=== The problem ===
The whole of the data, every line, should come back exactly the same.

=== Data extract ===
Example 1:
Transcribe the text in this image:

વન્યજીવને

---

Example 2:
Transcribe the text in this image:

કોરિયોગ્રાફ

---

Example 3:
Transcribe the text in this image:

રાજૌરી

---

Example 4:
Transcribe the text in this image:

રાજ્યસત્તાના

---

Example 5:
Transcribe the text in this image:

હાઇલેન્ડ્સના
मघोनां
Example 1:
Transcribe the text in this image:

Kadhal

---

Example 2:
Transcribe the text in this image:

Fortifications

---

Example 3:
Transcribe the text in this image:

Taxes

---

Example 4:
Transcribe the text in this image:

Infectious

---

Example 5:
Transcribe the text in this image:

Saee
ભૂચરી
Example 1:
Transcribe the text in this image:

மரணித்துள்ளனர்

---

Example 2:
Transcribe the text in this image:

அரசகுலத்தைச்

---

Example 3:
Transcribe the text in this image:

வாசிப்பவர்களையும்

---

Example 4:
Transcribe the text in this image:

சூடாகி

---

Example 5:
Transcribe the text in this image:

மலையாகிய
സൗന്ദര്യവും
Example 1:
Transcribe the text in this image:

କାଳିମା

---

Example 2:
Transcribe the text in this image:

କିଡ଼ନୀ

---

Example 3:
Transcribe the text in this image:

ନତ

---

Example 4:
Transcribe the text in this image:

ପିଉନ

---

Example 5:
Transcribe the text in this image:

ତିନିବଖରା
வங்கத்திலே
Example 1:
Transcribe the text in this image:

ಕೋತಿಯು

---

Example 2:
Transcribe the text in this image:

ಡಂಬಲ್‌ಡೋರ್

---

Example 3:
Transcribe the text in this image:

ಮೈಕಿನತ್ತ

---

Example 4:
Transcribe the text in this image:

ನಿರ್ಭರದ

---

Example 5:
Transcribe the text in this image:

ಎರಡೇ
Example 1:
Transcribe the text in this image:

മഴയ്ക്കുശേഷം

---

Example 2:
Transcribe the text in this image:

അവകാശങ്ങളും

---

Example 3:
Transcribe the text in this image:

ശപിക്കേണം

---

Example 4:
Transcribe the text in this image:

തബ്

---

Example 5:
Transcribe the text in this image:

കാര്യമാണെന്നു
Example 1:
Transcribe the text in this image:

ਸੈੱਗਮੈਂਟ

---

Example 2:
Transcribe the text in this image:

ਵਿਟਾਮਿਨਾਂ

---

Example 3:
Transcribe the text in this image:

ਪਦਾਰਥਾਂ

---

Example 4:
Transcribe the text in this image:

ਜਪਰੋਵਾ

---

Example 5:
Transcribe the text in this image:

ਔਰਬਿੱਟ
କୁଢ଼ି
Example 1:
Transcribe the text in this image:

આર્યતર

=== Solution to this task ===
Example 1:
Transcribe the text in this image:

વન્યજીવને

---

Example 2:
Transcribe the text in this image:

કોરિયોગ્રાફ

---

Example 3:
Transcribe the text in this image:

રાજૌરી

---

Example 4:
Transcribe the text in this image:

રાજ્યસત્તાના

---

Example 5:
Transcribe the text in this image:

હાઇલેન્ડ્સના
मघोनां
Example 1:
Transcribe the text in this image:

Kadhal

---

Example 2:
Transcribe the text in this image:

Fortifications

---

Example 3:
Transcribe the text in this image:

Taxes

---

Example 4:
Transcribe the text in this image:

Infectious

---

Example 5:
Transcribe the text in this image:

Saee
ભૂચરી
Example 1:
Transcribe the text in this image:

மரணித்துள்ளனர்

---

Example 2:
Transcribe the text in this image:

அரசகுலத்தைச்

---

Example 3:
Transcribe the text in this image:

வாசிப்பவர்களையும்

---

Example 4:
Transcribe the text in this image:

சூடாகி

---

Example 5:
Transcribe the text in this image:

மலையாகிய
സൗന്ദര്യവും
Example 1:
Transcribe the text in this image:

କାଳିମା

---

Example 2:
Transcribe the text in this image:

କିଡ଼ନୀ

---

Example 3:
Transcribe the text in this image:

ନତ

---

Example 4:
Transcribe the text in this image:

ପିଉନ

---

Example 5:
Transcribe the text in this image:

ତିନିବଖରା
வங்கத்திலே
Example 1:
Transcribe the text in this image:

ಕೋತಿಯು

---

Example 2:
Transcribe the text in this image:

ಡಂಬಲ್‌ಡೋರ್

---

Example 3:
Transcribe the text in this image:

ಮೈಕಿನತ್ತ

---

Example 4:
Transcribe the text in this image:

ನಿರ್ಭರದ

---

Example 5:
Transcribe the text in this image:

ಎರಡೇ
Example 1:
Transcribe the text in this image:

മഴയ്ക്കുശേഷം

---

Example 2:
Transcribe the text in this image:

അവകാശങ്ങളും

---

Example 3:
Transcribe the text in this image:

ശപിക്കേണം

---

Example 4:
Transcribe the text in this image:

തബ്

---

Example 5:
Transcribe the text in this image:

കാര്യമാണെന്നു
Example 1:
Transcribe the text in this image:

ਸੈੱਗਮੈਂਟ

---

Example 2:
Transcribe the text in this image:

ਵਿਟਾਮਿਨਾਂ

---

Example 3:
Transcribe the text in this image:

ਪਦਾਰਥਾਂ

---

Example 4:
Transcribe the text in this image:

ਜਪਰੋਵਾ

---

Example 5:
Transcribe the text in this image:

ਔਰਬਿੱਟ
କୁଢ଼ି
Example 1:
Transcribe the text in this image:

આર્યતર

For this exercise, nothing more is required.